Qu'est-ce qu'on attend pour foutre le feu ?

Véritable mammouth du rock en live, on pensait qu’Arcade Fire capitaliserait sur son succès et sortirait un troisième album calibré pour leur démesure scénique. Or, "The Suburbs" est intimiste, cohérent et conceptuel. Un disque majeur, à réécouter avant leur concert à la Halle Tony Garnier. Christophe Chabert

Ceux qui ont assisté à un concert d’Arcade Fire lors de la tournée de Neon bible ou, plus chanceux encore, de Funeral, savent que le groupe a peu de concurrence niveau débauche d’énergie sur scène et capacité à faire entonner leurs hymnes par des publics en transe. On pourrait ergoter que leur musique y laisse quelques plumes, au bord de la cacophonie ou du brouillard sonique… Et les mélomanes exigeants pourront s’amuser à pister ce qui, dans les albums eux-mêmes, prépare l’auditeur à participer à la grand-messe. Arcade fire, groupe indé ayant réussi en un temps record à entrer dans la catégorie des groupes de stade façon U2 ou Muse, aurait pu se contenter de gérer cette popularité-là, faisant de chaque nouveau disque le prélude à un futur happening collectif débraillé et cathartique, ou en rajouter une couche dans le lyrisme rock incisif et électrique, avant de décupler le tout sur scène. Mais pour leur troisième album, le déjà sous-estimé The Suburbs, ils font tout l’inverse, au risque vérifié de dérouter leur public.

Circuit fermé

Si Neon bible affichait quelques envies de renouvellement (notamment par d’inattendus échos springsteeniens), le disque restait conforme au programme exposé dans Funeral : des fans de Bowie qui font rentrer les morceaux de Godspeed you black emperor dans un format pop avec couplets et, surtout, refrains. Né à Montréal autour du couple Win Butler (l’Américain) et Régine Chassagne (l’Haïtienne naturalisée canadienne), le groupe faisait la synthèse de l’avant-garde rock de là-bas, audacieuse et engagée, et de la culture FM des années 80-90. Alliage détonnant et immédiatement salué comme une révélation majeure, au point de faire rapidement école. Or, The Suburbs laisse presque tout cela de côté : on peut même oser que les morceaux rappelant le passé d’Arcade fire ne sont pas les meilleurs de l’album (Deep blue et ses «la la la» encombrants, We used to wait et son refrain un peu attendu).
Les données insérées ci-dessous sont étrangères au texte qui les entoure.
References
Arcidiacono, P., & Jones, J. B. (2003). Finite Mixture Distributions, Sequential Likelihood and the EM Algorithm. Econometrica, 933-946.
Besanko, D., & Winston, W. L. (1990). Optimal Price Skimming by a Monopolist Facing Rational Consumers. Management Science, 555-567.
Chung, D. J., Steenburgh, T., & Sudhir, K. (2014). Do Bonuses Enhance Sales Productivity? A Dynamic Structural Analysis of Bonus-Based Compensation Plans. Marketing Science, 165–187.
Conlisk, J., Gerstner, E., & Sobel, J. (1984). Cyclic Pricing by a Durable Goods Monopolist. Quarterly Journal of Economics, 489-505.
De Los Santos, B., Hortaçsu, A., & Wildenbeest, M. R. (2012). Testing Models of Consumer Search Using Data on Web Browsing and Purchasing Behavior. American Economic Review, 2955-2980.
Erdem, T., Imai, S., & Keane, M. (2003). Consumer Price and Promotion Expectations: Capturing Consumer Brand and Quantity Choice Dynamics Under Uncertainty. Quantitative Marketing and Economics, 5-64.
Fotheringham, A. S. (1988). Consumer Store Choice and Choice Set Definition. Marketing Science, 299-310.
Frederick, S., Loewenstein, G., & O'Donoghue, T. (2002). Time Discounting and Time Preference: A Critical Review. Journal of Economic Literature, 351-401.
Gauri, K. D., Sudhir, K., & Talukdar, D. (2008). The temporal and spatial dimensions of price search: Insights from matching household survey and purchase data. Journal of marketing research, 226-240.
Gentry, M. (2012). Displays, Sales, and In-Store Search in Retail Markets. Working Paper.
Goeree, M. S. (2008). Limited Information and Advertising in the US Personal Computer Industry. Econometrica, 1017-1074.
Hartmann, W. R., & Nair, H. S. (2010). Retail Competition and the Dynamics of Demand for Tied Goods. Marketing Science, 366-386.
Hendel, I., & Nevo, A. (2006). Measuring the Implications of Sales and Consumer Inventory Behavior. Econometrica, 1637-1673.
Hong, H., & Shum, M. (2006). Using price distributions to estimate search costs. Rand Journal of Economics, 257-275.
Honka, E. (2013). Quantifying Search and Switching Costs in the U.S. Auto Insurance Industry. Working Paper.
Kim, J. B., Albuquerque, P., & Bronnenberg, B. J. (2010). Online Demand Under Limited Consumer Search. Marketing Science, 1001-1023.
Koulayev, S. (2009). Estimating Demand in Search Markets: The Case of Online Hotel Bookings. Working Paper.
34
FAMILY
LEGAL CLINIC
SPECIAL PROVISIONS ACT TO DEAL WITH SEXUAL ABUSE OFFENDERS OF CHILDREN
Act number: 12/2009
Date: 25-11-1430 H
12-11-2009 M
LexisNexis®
À la place, on découvre une drôle de nostalgie, celle des années de jeunesse de Butler et Chassagne ; nostalgie musicale avant tout, car si cette période fait retour dans les arrangements très new wave des morceaux, les textes se chargent de remettre ce folklore à sa juste place, dans son ennui banlieusard et le désir éperdu de se barrer au plus vite d’un présent sans horizon, sinon celui des centres commerciaux qui poussent comme «des montagnes derrière des montagnes» (Sprawl II). En cela, la structure du disque est essentielle à son écoute : une boucle parfaite où la mélancolie laisse place à l’euphorie, le morceau titre venant ouvrir et fermer l’album sur deux humeurs contradictoires. Tout du long, Chassagne et Butler jouent d’ailleurs sur la répétition : d’un motif, d’un titre, d’une expression. Certaines chansons forment ainsi un diptyque, comme si un même événement était traité des «deux côtés de la rue», le deuxième volet étant toujours sur un mode ouvertement synthétique avec des claviers vintage presque disco (Sprawl II encore, qu’on croirait exhumé des tiroirs de Blondie). La grandeur de The Suburbs tient à cela : non seulement les chansons sont remarquables, mais elles forment un tout qui fait sens. Le surplace dont les textes parlent est aussi celui de la structure du disque, qui part dans plusieurs directions mais retourne toujours à son point initial. Les élans d’évasion, les poussées de fièvre, les colères et les bras d’honneur laissent la place au désarroi, à l’attente et à la frustration.

Passéisme frondeur

Avec ce disque, Arcade fire s’affirme clairement comme un groupe passéiste. Fustigeant le progrès, le capitalisme, l’individualisme et le consumérisme, mais refusant aussi, et c’est tout de suite plus intéressant, la musique à l’ère Itunes, qui oblige à sortir de faux albums à découper soi-même sur son ordinateur, limités à dix morceaux (sinon ce n'est pas rentable), empilant des tubes faciles pour satisfaire des générations de kids zappeurs. Les seize titres de The Suburbs, sa fière architecture et son absence de hit fédérateur renvoient à une période où le rock rusait avec l’industrie, préférant l’indépendance artistique au marketing moisi. C’est au centre ville du music business qu’Arcade fire a retrouvé le goût de la fronde et l’envie de mettre le feu à sa banlieue.

Arcade fire
À la Halle Tony Garnier vendredi 26 novembre
«The Suburbs» (Barclay / Universal)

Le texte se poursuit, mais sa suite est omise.